Thanks for the feedback, guys. I spent many hours last night researching this deal and am becoming set on the Riptide ST80 iPilot. Yep, sure is pricey - around $1400. But a 2 yr factory warranty is impressive. So is being able to fish from a tower or console and control the bowmounted motor. I like the idea of the unit recording gps tracks and making the same troll at any selected speed, while compensating for wind/tide, along an uneven drop or shoreline time after time. Unfortunately, I think it will only store 6 tracks in memory - I can think of 20 that I'd like to record. And the automatic 'anchor in place', again compensating for wind/tide, whenever commanded will be very useful.

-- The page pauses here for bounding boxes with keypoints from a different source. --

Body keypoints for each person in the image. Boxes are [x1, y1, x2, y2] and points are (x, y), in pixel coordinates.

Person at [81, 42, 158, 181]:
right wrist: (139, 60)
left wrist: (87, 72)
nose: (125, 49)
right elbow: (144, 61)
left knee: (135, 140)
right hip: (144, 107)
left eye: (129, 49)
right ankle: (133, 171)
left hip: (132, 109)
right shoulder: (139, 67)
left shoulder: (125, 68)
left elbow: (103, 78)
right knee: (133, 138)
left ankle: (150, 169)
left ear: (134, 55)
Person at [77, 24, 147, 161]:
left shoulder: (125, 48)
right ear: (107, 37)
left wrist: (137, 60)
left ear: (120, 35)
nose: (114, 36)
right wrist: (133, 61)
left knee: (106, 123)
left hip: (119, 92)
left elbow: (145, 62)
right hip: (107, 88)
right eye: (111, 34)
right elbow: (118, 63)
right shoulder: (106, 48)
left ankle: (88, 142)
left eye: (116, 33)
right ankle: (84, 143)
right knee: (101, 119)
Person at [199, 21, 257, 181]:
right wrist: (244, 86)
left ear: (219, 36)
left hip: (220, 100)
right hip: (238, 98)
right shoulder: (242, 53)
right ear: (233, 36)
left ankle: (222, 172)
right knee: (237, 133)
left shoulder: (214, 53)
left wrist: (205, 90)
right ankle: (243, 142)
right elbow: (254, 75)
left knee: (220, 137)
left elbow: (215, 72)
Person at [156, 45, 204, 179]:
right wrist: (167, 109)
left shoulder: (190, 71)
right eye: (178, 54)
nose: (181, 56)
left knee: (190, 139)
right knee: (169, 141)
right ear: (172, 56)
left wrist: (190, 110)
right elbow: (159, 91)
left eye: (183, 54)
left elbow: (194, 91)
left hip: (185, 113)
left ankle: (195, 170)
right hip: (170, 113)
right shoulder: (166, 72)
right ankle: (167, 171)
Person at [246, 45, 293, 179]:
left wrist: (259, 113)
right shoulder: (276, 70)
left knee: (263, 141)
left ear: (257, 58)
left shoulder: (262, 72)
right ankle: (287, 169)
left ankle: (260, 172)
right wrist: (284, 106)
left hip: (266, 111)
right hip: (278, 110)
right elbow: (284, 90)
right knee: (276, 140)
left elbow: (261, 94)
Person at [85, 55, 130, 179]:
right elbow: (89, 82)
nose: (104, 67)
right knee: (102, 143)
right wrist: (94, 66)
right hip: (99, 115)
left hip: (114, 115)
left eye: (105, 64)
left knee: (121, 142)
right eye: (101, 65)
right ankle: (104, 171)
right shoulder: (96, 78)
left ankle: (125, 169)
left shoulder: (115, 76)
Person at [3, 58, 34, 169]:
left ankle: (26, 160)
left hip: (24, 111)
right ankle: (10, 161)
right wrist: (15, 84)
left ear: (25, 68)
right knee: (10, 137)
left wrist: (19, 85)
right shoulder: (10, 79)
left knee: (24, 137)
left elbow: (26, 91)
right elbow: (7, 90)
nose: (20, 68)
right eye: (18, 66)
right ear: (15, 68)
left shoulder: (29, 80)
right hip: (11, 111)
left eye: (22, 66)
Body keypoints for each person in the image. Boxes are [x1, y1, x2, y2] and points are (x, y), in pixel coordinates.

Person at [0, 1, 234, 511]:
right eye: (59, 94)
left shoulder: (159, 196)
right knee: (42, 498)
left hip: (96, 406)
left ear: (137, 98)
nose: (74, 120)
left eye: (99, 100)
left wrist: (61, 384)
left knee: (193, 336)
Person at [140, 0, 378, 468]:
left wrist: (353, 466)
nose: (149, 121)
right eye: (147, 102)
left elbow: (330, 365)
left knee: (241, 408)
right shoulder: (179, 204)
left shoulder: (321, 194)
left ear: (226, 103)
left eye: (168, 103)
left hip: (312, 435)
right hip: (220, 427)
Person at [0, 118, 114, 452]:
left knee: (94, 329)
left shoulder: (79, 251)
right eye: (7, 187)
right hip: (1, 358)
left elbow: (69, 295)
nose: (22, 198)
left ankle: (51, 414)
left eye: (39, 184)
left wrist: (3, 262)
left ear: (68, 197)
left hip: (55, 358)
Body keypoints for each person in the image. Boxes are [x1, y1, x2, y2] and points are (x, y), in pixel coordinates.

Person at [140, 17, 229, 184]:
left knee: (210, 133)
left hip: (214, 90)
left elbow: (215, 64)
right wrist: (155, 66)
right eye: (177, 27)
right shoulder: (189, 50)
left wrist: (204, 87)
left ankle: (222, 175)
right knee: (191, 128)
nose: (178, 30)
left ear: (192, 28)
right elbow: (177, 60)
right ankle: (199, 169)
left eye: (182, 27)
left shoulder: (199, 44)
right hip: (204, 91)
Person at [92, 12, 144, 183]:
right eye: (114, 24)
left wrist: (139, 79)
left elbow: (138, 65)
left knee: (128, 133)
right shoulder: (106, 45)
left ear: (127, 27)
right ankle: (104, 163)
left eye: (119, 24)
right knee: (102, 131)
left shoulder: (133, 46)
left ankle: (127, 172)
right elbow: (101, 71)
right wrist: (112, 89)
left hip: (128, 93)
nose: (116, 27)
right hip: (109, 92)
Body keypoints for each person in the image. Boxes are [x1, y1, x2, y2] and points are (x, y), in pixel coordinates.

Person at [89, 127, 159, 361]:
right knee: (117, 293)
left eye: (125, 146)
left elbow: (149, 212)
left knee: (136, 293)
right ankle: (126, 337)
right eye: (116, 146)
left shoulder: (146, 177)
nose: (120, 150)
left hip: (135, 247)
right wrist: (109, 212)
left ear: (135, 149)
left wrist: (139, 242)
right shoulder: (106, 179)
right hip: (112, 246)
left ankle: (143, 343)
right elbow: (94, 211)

A quick disconnect will certainly be a necessity on a RFL to keep this baby from getting beaten up.


----------



## Trappezoid2021 (Jun 27, 2011)

*I-Pilot Trolling motor*

Good selection FD, I have the same one and love it,,,what I like about it also is when I take the little lady fishing,,,ie.. she dont like to wade.. and the old tiller type was controlled from the front of the boat where she tends to fish because I have a the casting platform at rear of the boat, now I can stay on the platform and make all the tracks I like,,,much more fun and easier....plus I now get to fish also...I got Steve @ FTU to install mine and actually bought it from him,,,he did me right,,,like you said expensive,,,but monies well spent in my book. Hope you enjoy it as much as I have so for....

TZD


----------



## Dgeddings (Sep 16, 2010)

great choice, one tip on the IPilot's anchor ability to get it working the best, go towards the spot you want to stop at bow into the wind/current whichever is stronger and get going less than .3mph before you hit it, the biggest complaint i hear about that feature is Oh my boats moving around to much, well it saves the coords of the trolling motor not the boat so anything you can do to keep the trolling motor in the same spot ideal, I use mine a ton and it's been probably the best upgrade I've gotten over the last couple years


----------



## Fishdog (Jun 22, 2004)

Thanks guys for the tips.


----------